Good systems leverage biologic, synergistic, co-operative genius: it is possible for two things to work together in a positive-sum game. The aim we should have in designing good systems is not to manage the tradeoffs between two parties such that it is most “fair”, it is to manage their interaction such that it is maximally co-operative rather than competitive; to steer away from competition in entirety1.
What does this mean in practice?
It seems to be something like this: do not map a pre-conceived functional model onto things. Yes, man does work, the cow makes milk, and the grass photosynthesizes. It is also true that the cow eats the grass and the man drinks the milk. But these are a mere minutia of all the actions that each does. The grass grows roots, it communicates with microbes, it respirates - to enumerate only a few activities. Cows and men are even more complex yet - but their complexity is of an unknown nature, constantly revealed through work and engagement.
As we explore new territories, new behaviors emerge in combinatorial fashion.
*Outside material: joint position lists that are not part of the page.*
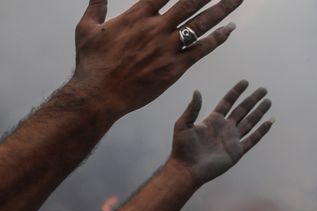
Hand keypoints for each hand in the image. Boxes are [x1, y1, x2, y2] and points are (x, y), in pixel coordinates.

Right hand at [68, 0, 244, 116]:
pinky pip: (201, 50)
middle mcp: (156, 28)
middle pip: (190, 2)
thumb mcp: (86, 28)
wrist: (98, 95)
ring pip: (201, 24)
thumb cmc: (91, 64)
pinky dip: (217, 39)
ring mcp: (167, 48)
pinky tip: (230, 30)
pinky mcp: (174, 68)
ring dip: (222, 9)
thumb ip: (95, 5)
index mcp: (137, 16)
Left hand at [169, 80, 273, 185]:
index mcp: (213, 120)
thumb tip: (197, 91)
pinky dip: (261, 131)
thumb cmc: (182, 148)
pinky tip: (269, 122)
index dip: (236, 92)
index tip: (245, 82)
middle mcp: (224, 128)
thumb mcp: (183, 124)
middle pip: (242, 110)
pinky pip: (252, 139)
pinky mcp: (236, 151)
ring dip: (259, 112)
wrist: (187, 169)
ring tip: (268, 102)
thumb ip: (192, 108)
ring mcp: (232, 139)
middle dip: (252, 100)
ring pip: (249, 122)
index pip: (227, 102)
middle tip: (263, 90)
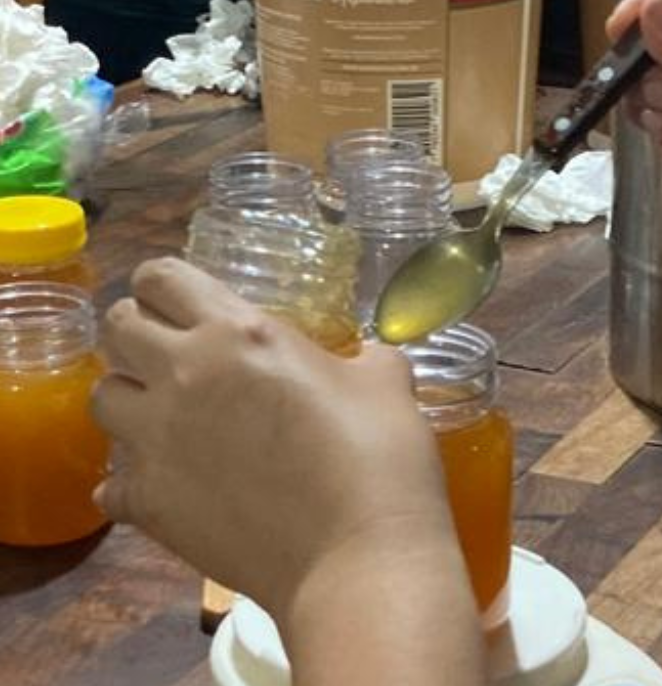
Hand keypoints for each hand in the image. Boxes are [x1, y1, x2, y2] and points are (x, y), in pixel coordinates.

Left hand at [91, 258, 464, 622]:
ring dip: (131, 401)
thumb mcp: (387, 382)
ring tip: (169, 420)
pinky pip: (110, 482)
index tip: (185, 304)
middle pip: (115, 327)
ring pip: (101, 398)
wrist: (358, 557)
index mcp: (240, 332)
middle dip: (138, 333)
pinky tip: (173, 487)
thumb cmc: (382, 460)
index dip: (168, 286)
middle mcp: (183, 374)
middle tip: (175, 356)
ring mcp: (155, 441)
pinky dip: (133, 481)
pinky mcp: (146, 502)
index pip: (161, 277)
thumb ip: (361, 358)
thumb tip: (360, 360)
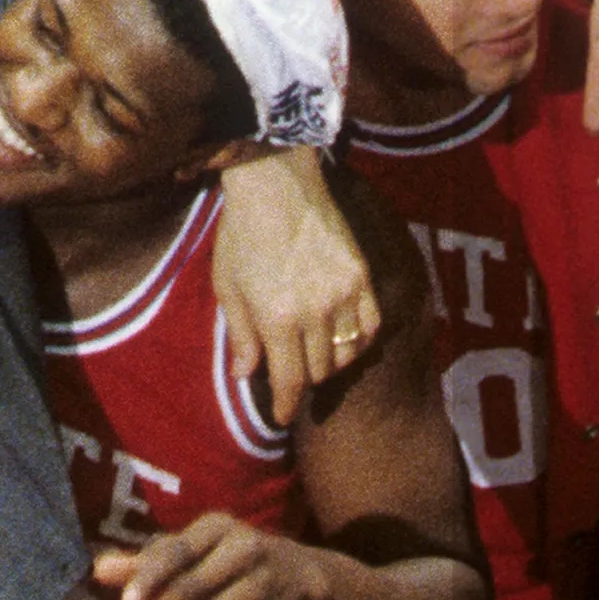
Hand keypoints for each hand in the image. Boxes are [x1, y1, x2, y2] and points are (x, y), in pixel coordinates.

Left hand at [92, 513, 329, 599]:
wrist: (298, 573)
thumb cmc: (224, 558)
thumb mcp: (190, 552)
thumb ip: (145, 563)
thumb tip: (97, 571)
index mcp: (216, 527)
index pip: (177, 552)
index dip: (151, 578)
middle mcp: (244, 548)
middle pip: (194, 588)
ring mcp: (265, 581)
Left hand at [214, 147, 378, 424]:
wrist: (276, 183)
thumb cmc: (242, 234)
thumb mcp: (228, 287)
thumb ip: (241, 335)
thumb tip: (245, 375)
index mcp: (276, 318)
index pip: (289, 380)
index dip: (286, 404)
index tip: (283, 417)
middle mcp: (315, 312)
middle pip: (318, 371)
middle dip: (302, 380)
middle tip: (291, 378)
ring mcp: (344, 294)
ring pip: (345, 353)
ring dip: (328, 364)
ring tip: (313, 358)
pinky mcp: (362, 277)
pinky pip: (370, 328)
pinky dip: (357, 342)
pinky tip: (342, 340)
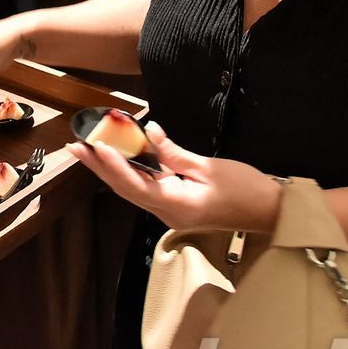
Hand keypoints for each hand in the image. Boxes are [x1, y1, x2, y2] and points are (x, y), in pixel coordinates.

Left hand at [67, 122, 281, 233]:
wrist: (272, 214)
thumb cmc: (246, 190)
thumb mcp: (209, 168)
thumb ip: (174, 153)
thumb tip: (150, 133)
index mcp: (175, 205)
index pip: (133, 184)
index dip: (111, 164)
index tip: (94, 145)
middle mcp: (166, 213)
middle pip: (124, 188)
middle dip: (99, 167)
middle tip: (75, 146)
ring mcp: (171, 212)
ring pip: (132, 189)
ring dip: (110, 170)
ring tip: (88, 150)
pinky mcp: (177, 206)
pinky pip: (147, 188)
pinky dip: (130, 172)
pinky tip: (119, 157)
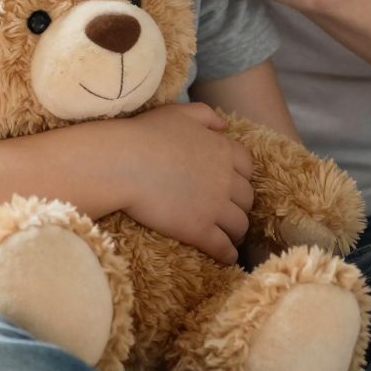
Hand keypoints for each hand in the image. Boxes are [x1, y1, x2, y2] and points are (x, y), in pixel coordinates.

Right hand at [115, 103, 254, 264]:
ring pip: (239, 225)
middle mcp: (226, 179)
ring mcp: (214, 206)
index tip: (233, 185)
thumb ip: (205, 115)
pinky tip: (226, 258)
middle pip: (247, 198)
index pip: (247, 167)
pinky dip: (228, 254)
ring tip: (229, 237)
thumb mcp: (178, 113)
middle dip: (241, 206)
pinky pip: (223, 247)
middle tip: (230, 212)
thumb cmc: (146, 135)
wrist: (123, 164)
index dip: (241, 177)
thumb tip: (224, 125)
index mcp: (223, 150)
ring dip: (237, 232)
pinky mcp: (199, 230)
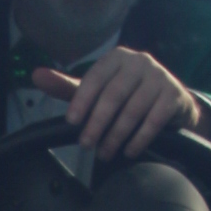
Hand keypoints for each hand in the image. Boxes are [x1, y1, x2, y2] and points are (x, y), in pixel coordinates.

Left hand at [31, 45, 200, 163]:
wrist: (171, 101)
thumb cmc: (127, 94)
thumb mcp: (97, 89)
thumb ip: (68, 87)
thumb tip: (36, 75)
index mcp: (117, 57)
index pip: (95, 78)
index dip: (82, 100)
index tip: (71, 122)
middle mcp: (140, 61)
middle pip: (114, 95)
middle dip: (98, 123)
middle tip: (86, 144)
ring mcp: (160, 77)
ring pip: (133, 110)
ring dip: (116, 135)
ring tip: (105, 154)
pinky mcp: (174, 95)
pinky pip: (154, 120)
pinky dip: (140, 138)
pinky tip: (129, 151)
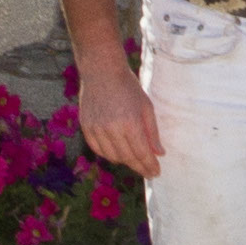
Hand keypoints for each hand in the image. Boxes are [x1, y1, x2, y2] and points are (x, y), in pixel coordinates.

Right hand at [73, 58, 163, 174]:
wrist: (102, 71)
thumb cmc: (128, 87)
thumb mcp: (146, 106)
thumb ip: (152, 132)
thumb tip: (159, 153)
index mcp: (130, 123)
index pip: (141, 153)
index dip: (149, 166)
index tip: (156, 173)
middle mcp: (112, 128)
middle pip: (127, 158)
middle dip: (140, 167)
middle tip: (148, 171)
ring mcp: (96, 128)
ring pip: (112, 156)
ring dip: (125, 161)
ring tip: (134, 160)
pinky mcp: (86, 127)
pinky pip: (98, 149)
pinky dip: (108, 154)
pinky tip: (117, 153)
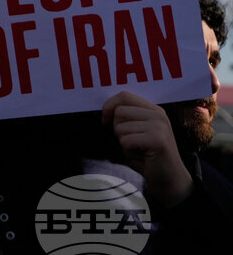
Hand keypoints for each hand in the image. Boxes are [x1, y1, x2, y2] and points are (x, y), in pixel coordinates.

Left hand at [102, 91, 192, 206]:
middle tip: (131, 142)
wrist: (170, 179)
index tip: (105, 121)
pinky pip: (126, 141)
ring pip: (120, 127)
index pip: (124, 95)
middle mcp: (158, 115)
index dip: (108, 106)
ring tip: (139, 150)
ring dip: (123, 142)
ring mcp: (159, 126)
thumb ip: (127, 117)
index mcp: (153, 110)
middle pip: (119, 111)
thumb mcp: (137, 131)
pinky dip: (128, 151)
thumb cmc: (148, 156)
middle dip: (117, 129)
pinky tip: (141, 157)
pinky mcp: (157, 140)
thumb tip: (104, 109)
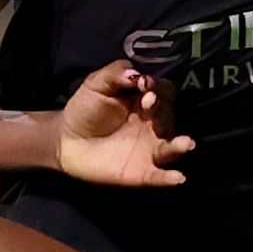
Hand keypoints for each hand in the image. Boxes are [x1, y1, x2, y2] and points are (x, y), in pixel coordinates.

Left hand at [53, 62, 192, 187]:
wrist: (66, 141)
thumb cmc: (85, 110)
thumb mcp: (95, 85)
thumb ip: (114, 73)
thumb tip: (135, 74)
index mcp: (145, 102)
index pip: (163, 91)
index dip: (157, 86)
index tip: (144, 84)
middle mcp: (154, 125)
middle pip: (169, 116)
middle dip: (162, 110)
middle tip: (149, 104)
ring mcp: (150, 150)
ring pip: (172, 147)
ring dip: (180, 145)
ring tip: (186, 143)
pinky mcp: (141, 172)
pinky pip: (159, 176)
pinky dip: (169, 178)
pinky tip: (177, 178)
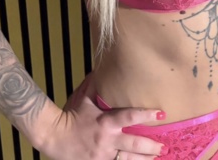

If we assume that men are functions - especially functions which only accept arbitarially selected inputs - we will be sorely disappointed to find both problems from the unexpected stimuli, but missed opportunities.
We can instead ask curiously at every stage of development: “Why is this going the way it is? What does this have to say about the nature of the subject?”
Furthermore, we need to do so with an eye towards perfection, rather than extraction. What is most fitting for the cow? It produces excess milk - and could use some care. Let us house and keep it, and milk it. In this way, we co-operate with it, seeking both its good and ours.
Can we say the same of technological devices? This gives me pause. From a thousand-year perspective, what is given is raw materials: iron ore, dirt, trees, etc.. But from our individual perspective, cars, computers, hammers, and so forth are given. How do we direct what is given? How do we co-operate with the technology that we have?
Certainly, “separate it; cast it off; burn it” is one valid option. In many cases I suspect it is the right one. But it seems not. As we co-operate with iron ore, it seems that it is perfected in steel; and then particular bits are perfected in tools: saws, chisels, hammers. These, with the power and will of men driving them, form a sort of ecosystem: men build tools, men with tools build houses, men in houses raise more men. Simple tools, in this way, are eerily organic.
But to be organic, these tools exist within the context of other different tools: one cannot make a hammer with (just) a hammer; in addition to the varied raw material, man needs fire, axes, anvils, tongs, etc..
We now live in a world where tools are segregated from each other. Just as we have taken animals off the land and put them in confinement, where inputs are fed to them in exchange for outputs, we have put our tools in confined workshops. These workshops are usually not complete ecosystems; they require imports to keep functioning.
This gives me pause and makes me wonder: if the new direction of hope in agriculture is “regeneration”, is the new direction of hope in technology “regeneration” as well - and what can we learn from ecology?
In some cases, the pathway to maximal co-operation is segregration of two things, at least for certain periods of time. We shouldn't expect all things to have synergy (and especially not in the same ways) - that’s the logic of the meat-grinder-of-modernity.